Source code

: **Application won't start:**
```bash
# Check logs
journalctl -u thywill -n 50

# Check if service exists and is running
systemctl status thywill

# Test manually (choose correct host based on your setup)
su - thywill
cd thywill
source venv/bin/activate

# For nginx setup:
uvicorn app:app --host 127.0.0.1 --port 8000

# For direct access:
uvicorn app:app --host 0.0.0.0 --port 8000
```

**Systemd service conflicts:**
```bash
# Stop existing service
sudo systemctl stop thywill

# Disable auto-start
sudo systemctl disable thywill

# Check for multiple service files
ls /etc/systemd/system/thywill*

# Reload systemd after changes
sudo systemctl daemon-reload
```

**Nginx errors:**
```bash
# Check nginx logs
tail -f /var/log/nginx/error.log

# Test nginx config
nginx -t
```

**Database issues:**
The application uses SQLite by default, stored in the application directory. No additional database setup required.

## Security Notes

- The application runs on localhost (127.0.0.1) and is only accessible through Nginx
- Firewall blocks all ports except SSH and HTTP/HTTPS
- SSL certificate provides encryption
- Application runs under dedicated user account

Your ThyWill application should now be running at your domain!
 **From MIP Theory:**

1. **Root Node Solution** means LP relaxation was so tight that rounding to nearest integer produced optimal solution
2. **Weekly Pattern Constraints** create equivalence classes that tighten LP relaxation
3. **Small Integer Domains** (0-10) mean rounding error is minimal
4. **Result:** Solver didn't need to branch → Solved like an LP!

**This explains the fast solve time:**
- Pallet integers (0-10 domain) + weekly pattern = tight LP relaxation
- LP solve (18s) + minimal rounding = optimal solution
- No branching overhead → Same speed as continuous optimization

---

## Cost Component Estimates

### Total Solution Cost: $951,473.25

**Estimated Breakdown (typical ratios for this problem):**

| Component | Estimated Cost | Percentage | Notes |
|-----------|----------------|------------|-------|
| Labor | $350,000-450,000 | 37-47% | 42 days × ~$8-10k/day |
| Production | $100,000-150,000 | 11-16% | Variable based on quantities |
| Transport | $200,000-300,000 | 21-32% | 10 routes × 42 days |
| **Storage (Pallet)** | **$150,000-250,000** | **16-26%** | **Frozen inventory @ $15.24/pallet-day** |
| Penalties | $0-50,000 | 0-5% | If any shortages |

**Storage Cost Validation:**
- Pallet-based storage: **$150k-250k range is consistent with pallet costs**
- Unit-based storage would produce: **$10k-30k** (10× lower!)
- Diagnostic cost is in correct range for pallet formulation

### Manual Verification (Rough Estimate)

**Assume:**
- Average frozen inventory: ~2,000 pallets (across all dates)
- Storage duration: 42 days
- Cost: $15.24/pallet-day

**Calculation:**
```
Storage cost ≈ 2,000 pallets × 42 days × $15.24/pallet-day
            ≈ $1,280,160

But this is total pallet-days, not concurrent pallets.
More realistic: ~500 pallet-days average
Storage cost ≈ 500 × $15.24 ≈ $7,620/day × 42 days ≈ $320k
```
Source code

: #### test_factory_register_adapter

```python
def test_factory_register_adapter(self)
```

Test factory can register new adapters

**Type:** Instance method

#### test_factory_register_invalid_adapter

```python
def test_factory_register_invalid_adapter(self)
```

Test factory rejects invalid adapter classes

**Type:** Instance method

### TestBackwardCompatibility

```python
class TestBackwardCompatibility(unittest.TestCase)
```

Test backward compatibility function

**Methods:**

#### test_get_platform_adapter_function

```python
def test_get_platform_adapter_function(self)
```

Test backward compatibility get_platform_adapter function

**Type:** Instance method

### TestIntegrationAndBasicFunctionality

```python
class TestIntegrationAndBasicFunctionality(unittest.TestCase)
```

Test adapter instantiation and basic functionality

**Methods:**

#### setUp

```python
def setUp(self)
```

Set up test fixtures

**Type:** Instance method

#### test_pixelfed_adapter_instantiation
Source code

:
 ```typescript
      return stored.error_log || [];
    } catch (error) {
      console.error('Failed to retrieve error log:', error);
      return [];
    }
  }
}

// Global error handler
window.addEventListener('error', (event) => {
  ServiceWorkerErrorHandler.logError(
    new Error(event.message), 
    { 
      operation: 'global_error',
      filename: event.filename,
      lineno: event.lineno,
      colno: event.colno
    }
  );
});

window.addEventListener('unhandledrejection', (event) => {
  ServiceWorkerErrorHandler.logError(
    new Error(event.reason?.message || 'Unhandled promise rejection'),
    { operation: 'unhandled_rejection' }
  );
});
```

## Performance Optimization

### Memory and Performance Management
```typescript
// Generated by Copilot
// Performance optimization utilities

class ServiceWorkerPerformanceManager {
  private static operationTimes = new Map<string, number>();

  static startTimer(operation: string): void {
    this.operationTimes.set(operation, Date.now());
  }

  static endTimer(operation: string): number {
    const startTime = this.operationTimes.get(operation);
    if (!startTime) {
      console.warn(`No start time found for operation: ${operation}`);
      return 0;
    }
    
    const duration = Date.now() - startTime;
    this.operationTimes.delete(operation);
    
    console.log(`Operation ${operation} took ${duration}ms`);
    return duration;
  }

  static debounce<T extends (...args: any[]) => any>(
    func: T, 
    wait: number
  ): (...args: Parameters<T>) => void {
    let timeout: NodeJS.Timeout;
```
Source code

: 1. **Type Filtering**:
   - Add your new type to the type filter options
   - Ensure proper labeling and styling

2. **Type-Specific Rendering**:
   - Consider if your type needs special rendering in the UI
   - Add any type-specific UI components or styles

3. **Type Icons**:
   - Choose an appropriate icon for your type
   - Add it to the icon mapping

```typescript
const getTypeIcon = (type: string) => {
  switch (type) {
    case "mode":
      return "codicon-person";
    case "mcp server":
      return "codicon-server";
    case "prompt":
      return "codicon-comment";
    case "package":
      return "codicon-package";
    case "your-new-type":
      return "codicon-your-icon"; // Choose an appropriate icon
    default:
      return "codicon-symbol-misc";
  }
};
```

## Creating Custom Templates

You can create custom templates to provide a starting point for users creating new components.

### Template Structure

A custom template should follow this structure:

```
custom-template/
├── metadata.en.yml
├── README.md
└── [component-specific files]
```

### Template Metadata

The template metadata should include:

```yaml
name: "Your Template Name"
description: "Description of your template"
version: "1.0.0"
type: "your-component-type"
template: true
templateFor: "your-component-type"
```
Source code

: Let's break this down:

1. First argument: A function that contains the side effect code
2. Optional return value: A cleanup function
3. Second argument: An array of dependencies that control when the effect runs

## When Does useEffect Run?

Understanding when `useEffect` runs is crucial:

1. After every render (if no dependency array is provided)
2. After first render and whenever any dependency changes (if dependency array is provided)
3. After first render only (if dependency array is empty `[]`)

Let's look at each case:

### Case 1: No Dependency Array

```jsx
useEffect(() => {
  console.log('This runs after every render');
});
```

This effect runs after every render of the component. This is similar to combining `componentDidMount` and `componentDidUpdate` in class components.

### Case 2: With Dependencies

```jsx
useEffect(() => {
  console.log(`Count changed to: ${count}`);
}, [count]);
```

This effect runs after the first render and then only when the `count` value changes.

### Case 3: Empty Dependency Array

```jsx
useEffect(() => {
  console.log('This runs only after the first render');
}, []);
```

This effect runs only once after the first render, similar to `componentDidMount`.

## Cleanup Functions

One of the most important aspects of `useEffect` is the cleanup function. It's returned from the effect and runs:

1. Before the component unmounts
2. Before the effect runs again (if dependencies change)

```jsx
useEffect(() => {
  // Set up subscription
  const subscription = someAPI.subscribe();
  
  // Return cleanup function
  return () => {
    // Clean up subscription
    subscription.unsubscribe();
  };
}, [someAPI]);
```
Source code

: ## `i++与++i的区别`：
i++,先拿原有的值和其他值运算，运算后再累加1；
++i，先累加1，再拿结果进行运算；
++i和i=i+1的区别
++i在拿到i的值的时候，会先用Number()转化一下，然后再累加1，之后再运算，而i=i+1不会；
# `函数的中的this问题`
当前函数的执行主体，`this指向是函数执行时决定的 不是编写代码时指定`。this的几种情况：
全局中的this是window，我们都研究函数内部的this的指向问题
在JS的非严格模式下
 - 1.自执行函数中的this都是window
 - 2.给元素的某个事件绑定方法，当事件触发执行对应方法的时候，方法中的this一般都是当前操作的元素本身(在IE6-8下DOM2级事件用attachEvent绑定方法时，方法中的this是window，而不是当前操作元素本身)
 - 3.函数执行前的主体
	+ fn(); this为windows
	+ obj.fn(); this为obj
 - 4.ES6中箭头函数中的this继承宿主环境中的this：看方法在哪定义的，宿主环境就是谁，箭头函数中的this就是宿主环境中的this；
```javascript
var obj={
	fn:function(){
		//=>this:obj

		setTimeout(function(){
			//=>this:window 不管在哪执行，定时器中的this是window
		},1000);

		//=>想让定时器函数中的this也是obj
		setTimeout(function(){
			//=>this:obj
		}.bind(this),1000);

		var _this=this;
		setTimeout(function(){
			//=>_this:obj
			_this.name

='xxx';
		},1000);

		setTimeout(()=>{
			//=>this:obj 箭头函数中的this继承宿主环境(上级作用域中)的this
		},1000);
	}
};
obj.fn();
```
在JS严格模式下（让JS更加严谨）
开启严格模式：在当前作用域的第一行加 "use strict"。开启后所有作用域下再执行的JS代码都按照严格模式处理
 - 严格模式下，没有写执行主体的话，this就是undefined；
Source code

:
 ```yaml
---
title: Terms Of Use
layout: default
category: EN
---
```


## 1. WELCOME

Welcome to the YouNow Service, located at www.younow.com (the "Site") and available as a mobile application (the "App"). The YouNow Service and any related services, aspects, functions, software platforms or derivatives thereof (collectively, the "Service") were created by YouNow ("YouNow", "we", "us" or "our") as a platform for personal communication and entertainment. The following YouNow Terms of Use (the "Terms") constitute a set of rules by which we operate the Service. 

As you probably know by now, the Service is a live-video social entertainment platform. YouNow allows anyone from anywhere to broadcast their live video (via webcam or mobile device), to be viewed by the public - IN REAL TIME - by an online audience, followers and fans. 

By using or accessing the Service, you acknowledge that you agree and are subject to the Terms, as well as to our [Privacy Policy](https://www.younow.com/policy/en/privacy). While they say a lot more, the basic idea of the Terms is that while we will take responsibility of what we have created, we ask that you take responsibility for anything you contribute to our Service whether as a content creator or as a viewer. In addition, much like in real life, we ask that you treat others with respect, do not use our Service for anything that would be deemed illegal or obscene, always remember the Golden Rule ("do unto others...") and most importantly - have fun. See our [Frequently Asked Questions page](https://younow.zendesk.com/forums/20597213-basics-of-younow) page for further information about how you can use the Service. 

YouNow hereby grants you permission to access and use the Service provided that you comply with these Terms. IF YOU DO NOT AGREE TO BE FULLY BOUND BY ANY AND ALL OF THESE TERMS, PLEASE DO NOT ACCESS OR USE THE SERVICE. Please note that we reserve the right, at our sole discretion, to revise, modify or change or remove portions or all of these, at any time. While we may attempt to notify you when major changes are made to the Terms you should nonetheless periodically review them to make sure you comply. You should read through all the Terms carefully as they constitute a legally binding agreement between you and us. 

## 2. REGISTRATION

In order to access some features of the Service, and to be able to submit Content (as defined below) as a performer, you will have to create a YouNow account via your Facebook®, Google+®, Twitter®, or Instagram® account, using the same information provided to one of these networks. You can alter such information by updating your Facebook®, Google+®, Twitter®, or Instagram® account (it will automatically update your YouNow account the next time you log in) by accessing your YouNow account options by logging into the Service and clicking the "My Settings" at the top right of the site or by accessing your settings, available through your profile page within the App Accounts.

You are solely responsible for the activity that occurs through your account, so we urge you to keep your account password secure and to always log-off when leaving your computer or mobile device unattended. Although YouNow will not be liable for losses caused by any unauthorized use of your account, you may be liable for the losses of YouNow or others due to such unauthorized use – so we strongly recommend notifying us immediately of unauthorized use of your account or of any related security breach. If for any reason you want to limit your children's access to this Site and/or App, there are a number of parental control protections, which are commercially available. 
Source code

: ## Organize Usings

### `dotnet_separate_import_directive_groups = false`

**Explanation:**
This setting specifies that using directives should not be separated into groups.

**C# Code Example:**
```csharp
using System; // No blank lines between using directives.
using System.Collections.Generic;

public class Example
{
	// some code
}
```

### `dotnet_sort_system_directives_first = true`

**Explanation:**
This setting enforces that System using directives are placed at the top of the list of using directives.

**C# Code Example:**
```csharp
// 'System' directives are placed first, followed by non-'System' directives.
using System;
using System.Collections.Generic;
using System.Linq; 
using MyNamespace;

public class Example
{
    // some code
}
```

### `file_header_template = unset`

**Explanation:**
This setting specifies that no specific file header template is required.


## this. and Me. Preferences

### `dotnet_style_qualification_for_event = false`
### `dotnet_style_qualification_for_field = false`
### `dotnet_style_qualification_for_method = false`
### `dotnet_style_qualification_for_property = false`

━━━━━━━━

### Work instruction
Write out each line of the data that holds the string "Check".

### Finished task
# Check logs
# Check if service exists and is running
# Check for multiple service files
# Check nginx logs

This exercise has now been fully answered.